I bought a Ridgid 1210 *Oil Free* machine about 4 years ago. This machine has been a great tool for threading pipe 1/2"-1" without oil. It's small and weights only about 40 lbs. 
We use it for small gas jobs when we don't want to haul out the Thread-o-matic and there is more then a few threads to cut and a hand die would be too much work.
It's easy to haul around and no need to drain any oil. The dies are cooled by a reservoir of coolant that evaporates on contact with the hot dies and leaves no oily residue.

Great tool!


----------



## threaderman (Jun 17, 2008)

It sounds nice.....nice and costly!:laughing: Seriously though,it does sound like a cool little unit.


----------



## rex (Jun 13, 2008)

ive seen thoes in the ridgid catalog never knew how they worked.........

i lug a ridgid 300 around cause my 700 and tristand got ripped off also have a ratchet threader and a vise mounted in my cube van for random cuts.......


----------



## ILPlumber (Jun 17, 2008)

We use the 1822 on 2" and down. Still using the 141 for 2 1/2" - 4" driven by a 700. Mostly welded or Vic on that stuff now though.


----------



## A Good Plumber (Jun 18, 2008)

I paid $1300 new for the Ridgid 1210. It came with the dies for 1/2-3/4 in an adjustable chuck, with loose 1" dies and I added another chuck for the 1" dies. It would have been a pain to change out the die sizes each time. It also came with a collapsible stand.


----------



## Bill (Jun 17, 2008)

Never used one. My dad had a hand one that we used.
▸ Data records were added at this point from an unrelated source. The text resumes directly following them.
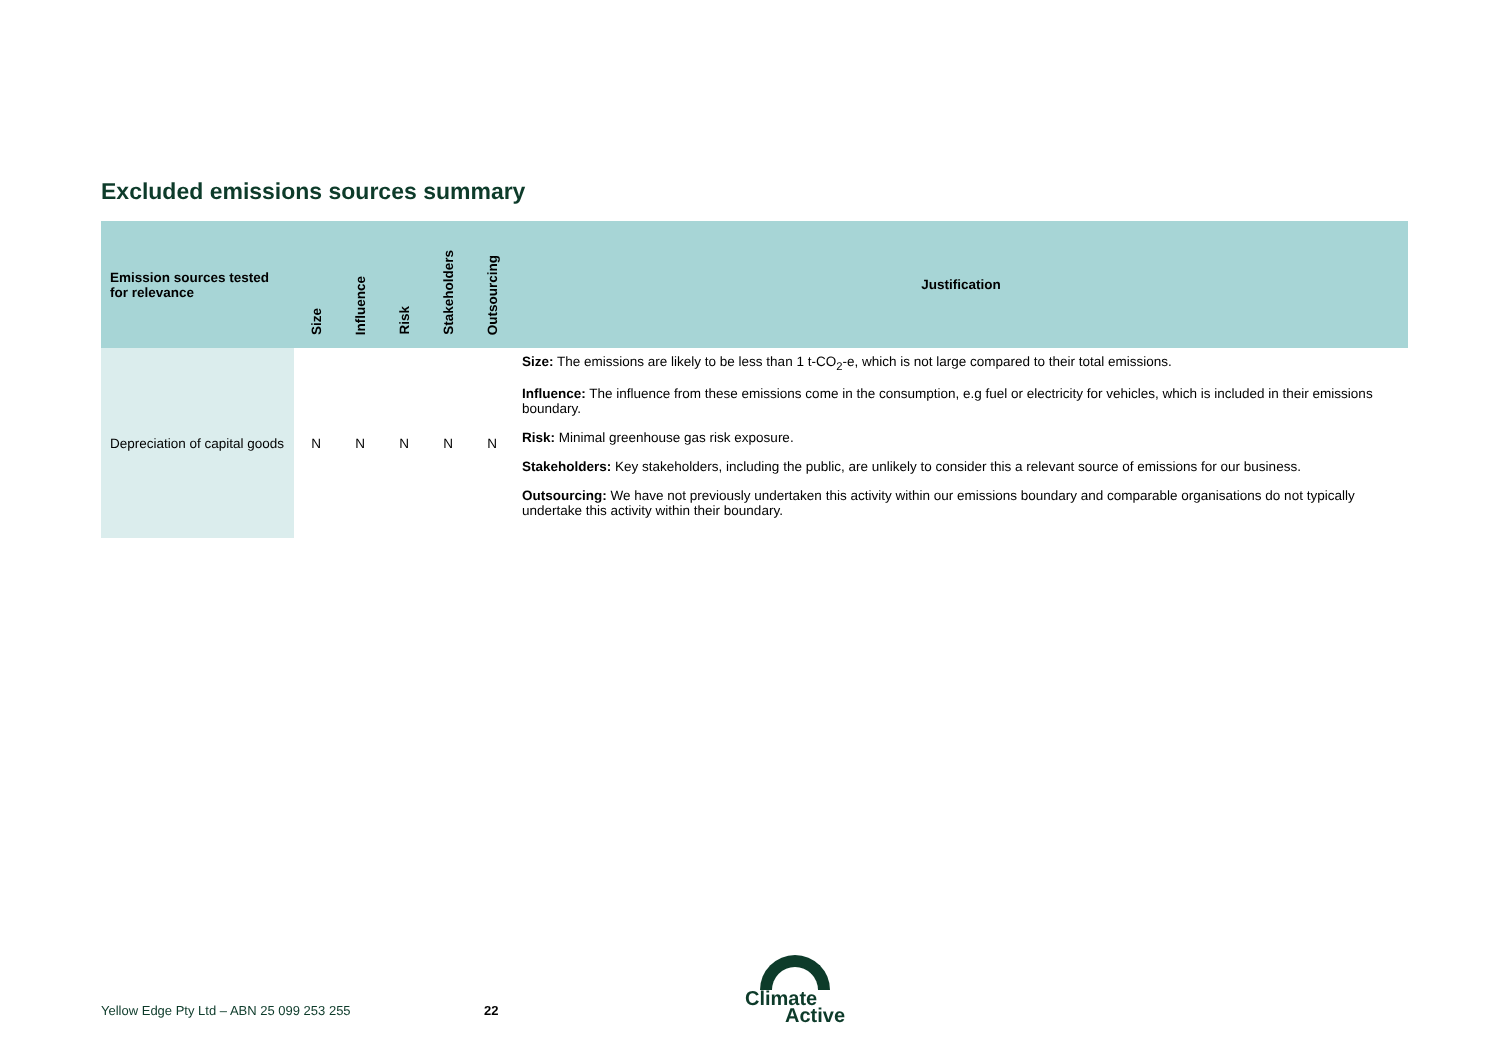Excluded emissions sources summary
| Emission sources tested for relevance | Size | Influence | Risk | Stakeholders | Outsourcing | Justification |
| --- | --- | --- | --- | --- | --- | --- |
| Depreciation of capital goods | N | N | N | N | N | Size: The emissions are likely to be less than 1 t-CO<sub>2</sub>-e, which is not large compared to their total emissions. Influence: The influence from these emissions come in the consumption, e.g fuel or electricity for vehicles, which is included in their emissions boundary. Risk: Minimal greenhouse gas risk exposure. Stakeholders: Key stakeholders, including the public, are unlikely to consider this a relevant source of emissions for our business. Outsourcing: We have not previously undertaken this activity within our emissions boundary and comparable organisations do not typically undertake this activity within their boundary. |
Yellow Edge Pty Ltd – ABN 25 099 253 255
22
Climate
Active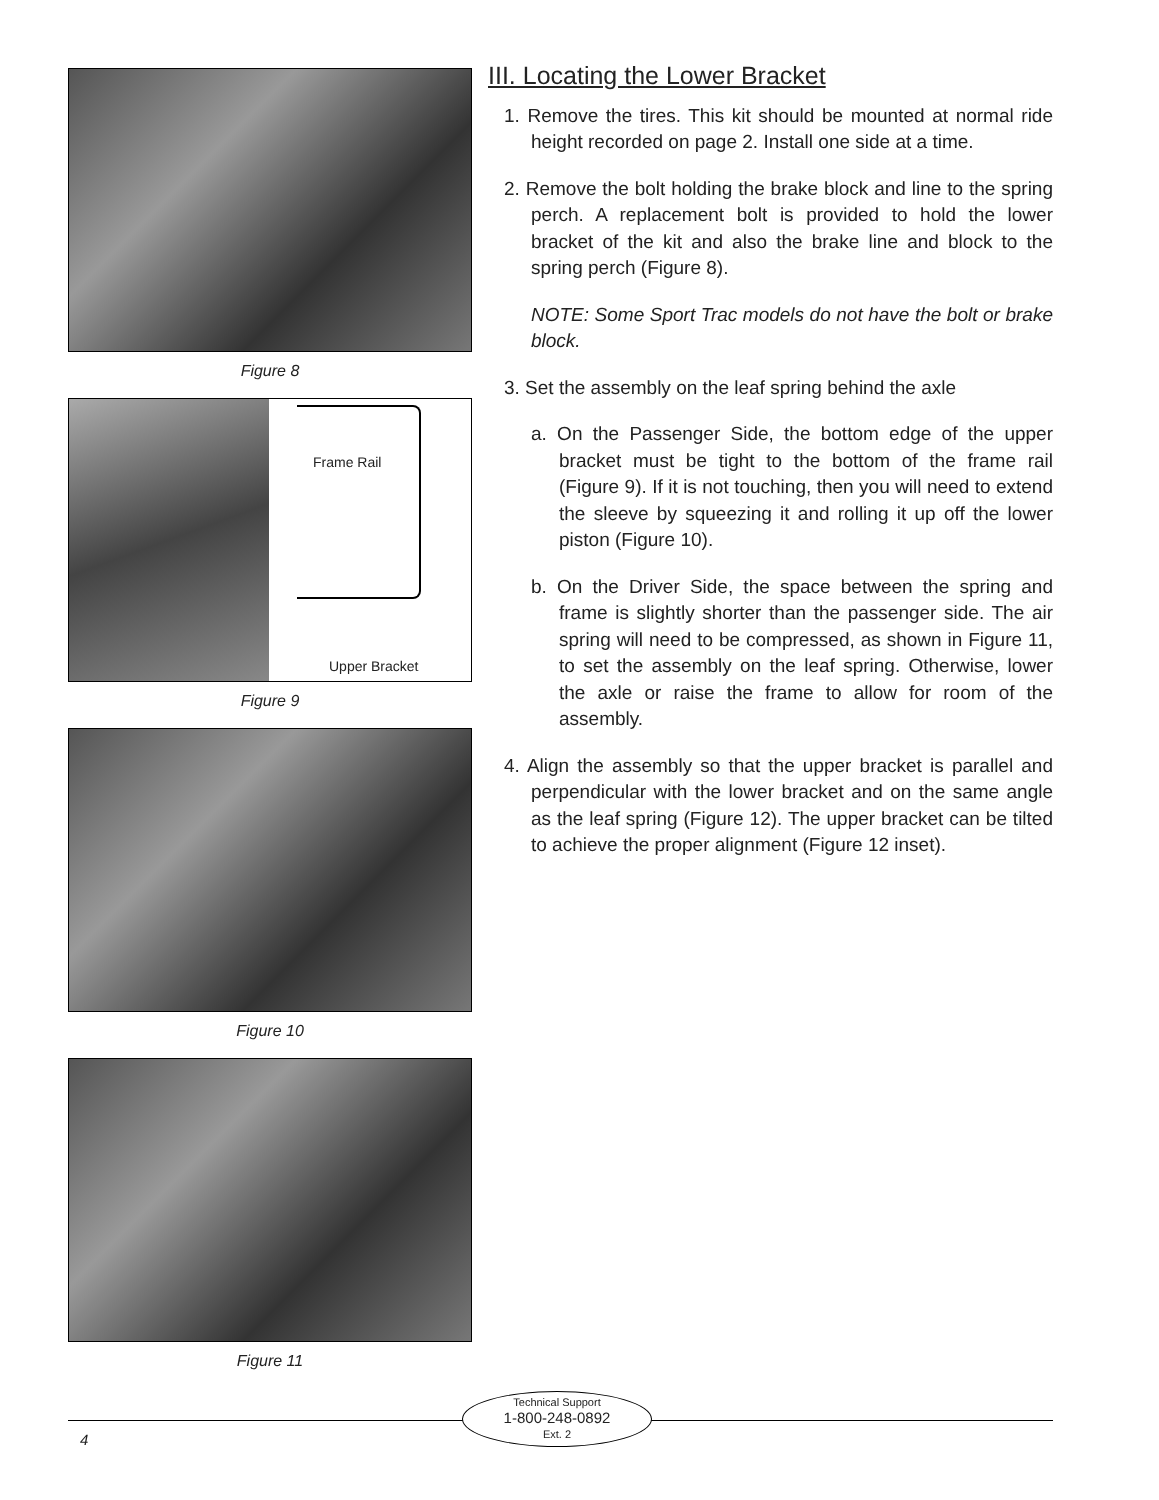Figure 8
Frame Rail
Upper Bracket
Figure 9
Figure 10
Figure 11
III. Locating the Lower Bracket
1. Remove the tires. This kit should be mounted at normal ride height recorded on page 2. Install one side at a time.
2. Remove the bolt holding the brake block and line to the spring perch. A replacement bolt is provided to hold the lower bracket of the kit and also the brake line and block to the spring perch (Figure 8).
NOTE: Some Sport Trac models do not have the bolt or brake block.
3. Set the assembly on the leaf spring behind the axle
a. On the Passenger Side, the bottom edge of the upper bracket must be tight to the bottom of the frame rail (Figure 9). If it is not touching, then you will need to extend the sleeve by squeezing it and rolling it up off the lower piston (Figure 10).
b. On the Driver Side, the space between the spring and frame is slightly shorter than the passenger side. The air spring will need to be compressed, as shown in Figure 11, to set the assembly on the leaf spring. Otherwise, lower the axle or raise the frame to allow for room of the assembly.
4. Align the assembly so that the upper bracket is parallel and perpendicular with the lower bracket and on the same angle as the leaf spring (Figure 12). The upper bracket can be tilted to achieve the proper alignment (Figure 12 inset).
Technical Support
1-800-248-0892
Ext. 2
4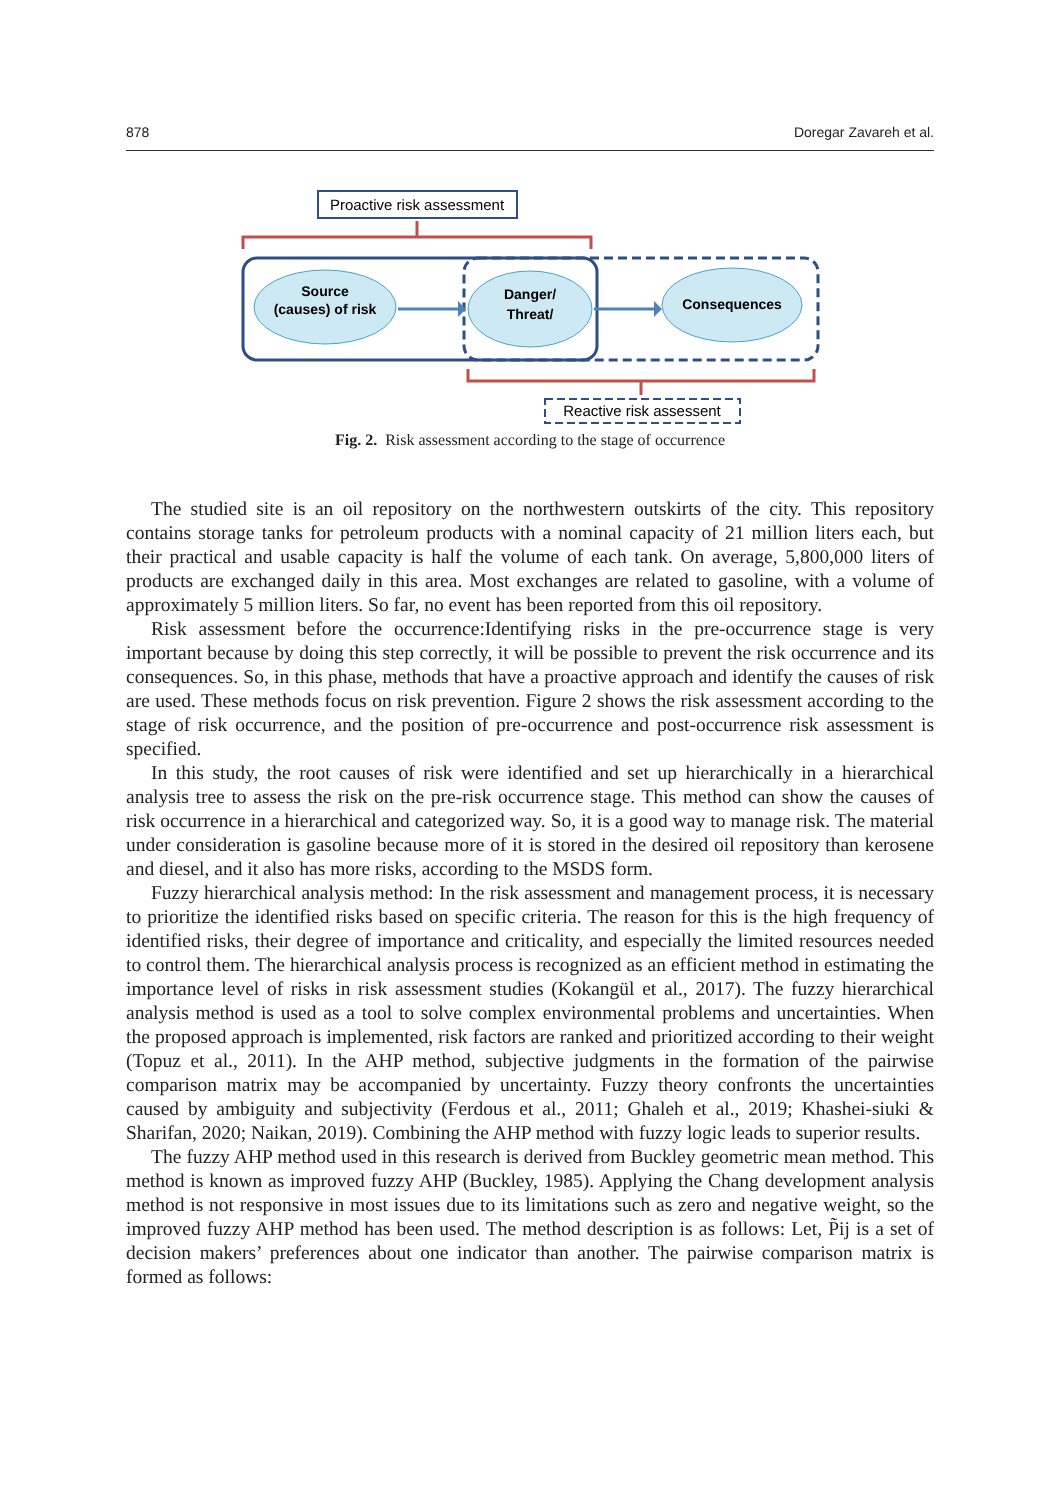878 Doregar Zavareh et al.
Proactive risk assessment
Source
(causes) of risk
Danger/
Threat/
Consequences
Reactive risk assessent
Fig. 2. Risk assessment according to the stage of occurrence
The studied site is an oil repository on the northwestern outskirts of the city. This repository contains storage tanks for petroleum products with a nominal capacity of 21 million liters each, but their practical and usable capacity is half the volume of each tank. On average, 5,800,000 liters of products are exchanged daily in this area. Most exchanges are related to gasoline, with a volume of approximately 5 million liters. So far, no event has been reported from this oil repository.
Risk assessment before the occurrence:Identifying risks in the pre-occurrence stage is very important because by doing this step correctly, it will be possible to prevent the risk occurrence and its consequences. So, in this phase, methods that have a proactive approach and identify the causes of risk are used. These methods focus on risk prevention. Figure 2 shows the risk assessment according to the stage of risk occurrence, and the position of pre-occurrence and post-occurrence risk assessment is specified.
In this study, the root causes of risk were identified and set up hierarchically in a hierarchical analysis tree to assess the risk on the pre-risk occurrence stage. This method can show the causes of risk occurrence in a hierarchical and categorized way. So, it is a good way to manage risk. The material under consideration is gasoline because more of it is stored in the desired oil repository than kerosene and diesel, and it also has more risks, according to the MSDS form.
Fuzzy hierarchical analysis method: In the risk assessment and management process, it is necessary to prioritize the identified risks based on specific criteria. The reason for this is the high frequency of identified risks, their degree of importance and criticality, and especially the limited resources needed to control them. The hierarchical analysis process is recognized as an efficient method in estimating the importance level of risks in risk assessment studies (Kokangül et al., 2017). The fuzzy hierarchical analysis method is used as a tool to solve complex environmental problems and uncertainties. When the proposed approach is implemented, risk factors are ranked and prioritized according to their weight (Topuz et al., 2011). In the AHP method, subjective judgments in the formation of the pairwise comparison matrix may be accompanied by uncertainty. Fuzzy theory confronts the uncertainties caused by ambiguity and subjectivity (Ferdous et al., 2011; Ghaleh et al., 2019; Khashei-siuki & Sharifan, 2020; Naikan, 2019). Combining the AHP method with fuzzy logic leads to superior results.
The fuzzy AHP method used in this research is derived from Buckley geometric mean method. This method is known as improved fuzzy AHP (Buckley, 1985). Applying the Chang development analysis method is not responsive in most issues due to its limitations such as zero and negative weight, so the improved fuzzy AHP method has been used. The method description is as follows: Let, P̃ij is a set of decision makers’ preferences about one indicator than another. The pairwise comparison matrix is formed as follows: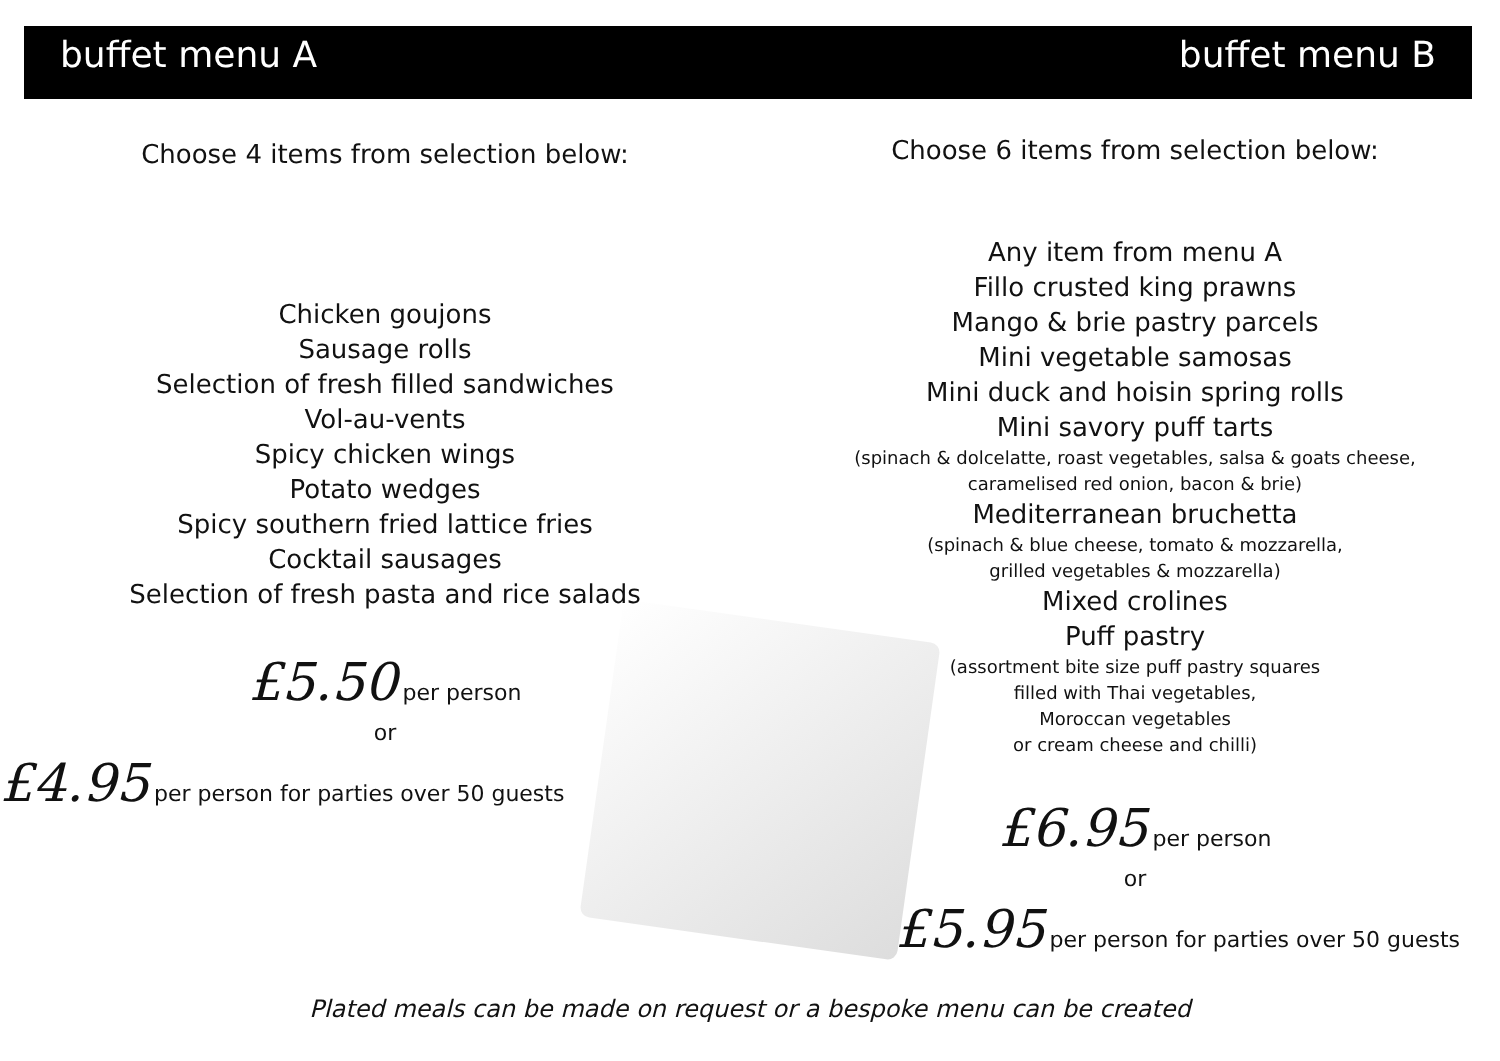buffet menu A buffet menu B
Choose 4 items from selection below:
Chicken goujons
Sausage rolls
Selection of fresh filled sandwiches
Vol-au-vents
Spicy chicken wings
Potato wedges
Spicy southern fried lattice fries
Cocktail sausages
Selection of fresh pasta and rice salads
£5.50 per person
or
£4.95 per person for parties over 50 guests
Choose 6 items from selection below:
Any item from menu A
Fillo crusted king prawns
Mango & brie pastry parcels
Mini vegetable samosas
Mini duck and hoisin spring rolls
Mini savory puff tarts
(spinach & dolcelatte, roast vegetables, salsa & goats cheese,
caramelised red onion, bacon & brie)
Mediterranean bruchetta
(spinach & blue cheese, tomato & mozzarella,
grilled vegetables & mozzarella)
Mixed crolines
Puff pastry
(assortment bite size puff pastry squares
filled with Thai vegetables,
Moroccan vegetables
or cream cheese and chilli)
£6.95 per person
or
£5.95 per person for parties over 50 guests
Plated meals can be made on request or a bespoke menu can be created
Lots of work!


----------



## Plumber_Pete (Jun 22, 2008)

I own the Ridgid 300 and die sized through 1 1/2". Thats about as big as I go most of the time. I also have the collapsible tripod chain vise. And a pipe vise attached to the truck.


----------



## ILPlumber (Jun 17, 2008)

Plumber_Pete said:


> I own the Ridgid 300 and die sized through 1 1/2". Thats about as big as I go most of the time. I also have the collapsible tripod chain vise. And a pipe vise attached to the truck.


We use our tri-vices for everything. That is one tool that gets used to hold everything. When I don't have one on-site. We sure do miss it.


----------



## user4 (Jun 12, 2008)

We use a 300, and since we work in buildings that still require galvanized waste and vent, we keep dies through 2". Anything over two inch will be service weight cast iron, I am here to pound the lead.


----------